All of a sudden Zimmerer seemed to be in a hurry. He said a few words in Swiss German to the men at the gold-trading desk and then left with Mary. After taking the elevator up three floors they entered a quite different world. The clatter and confusion of the foreign exchange department was suddenly replaced by the complete silence of a deeply carpeted, soundproof corridor. A uniformed guard rose to greet them after they had taken just a very few steps.
“Dr. Hofer is expecting us,” said Zimmerer. The eyebrows of the guard rose just slightly.
“This is his niece.” They fell back to normal.

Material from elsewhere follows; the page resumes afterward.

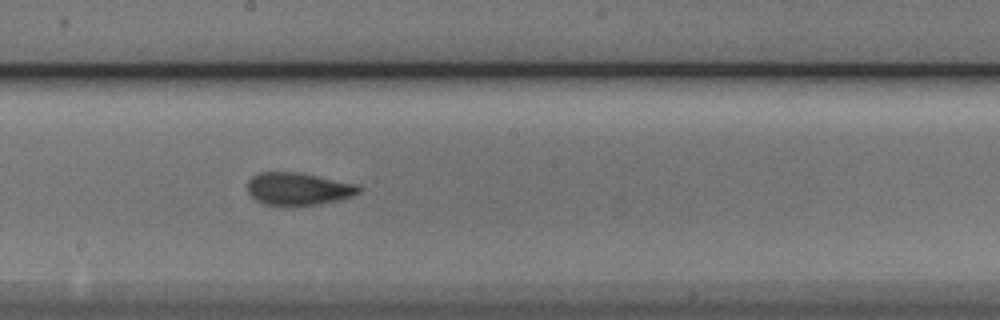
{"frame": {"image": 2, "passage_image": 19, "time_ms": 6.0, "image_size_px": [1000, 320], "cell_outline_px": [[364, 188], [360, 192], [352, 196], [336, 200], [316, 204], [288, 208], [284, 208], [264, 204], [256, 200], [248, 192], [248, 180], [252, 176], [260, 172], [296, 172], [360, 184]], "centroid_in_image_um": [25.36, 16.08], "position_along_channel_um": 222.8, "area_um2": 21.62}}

Dr. Hofer’s office was immense and impressive: the oak panelling, the soft paintings, the huge rugs, and even the very faint scent of cigar smoke which must have represented the lingering memory of Cuba’s best. They crossed the room toward Hofer’s desk—he never greeted anyone at the door to his office but merely signaled them in by means of an electric “Please enter” signal outside his door—and were waved toward a group of chairs that was about twenty yards away, on the other side of the room. The two young people waded through the rugs and sat down. Neither dared to talk at first, but it seemed that Mary’s nature could not stand that for long.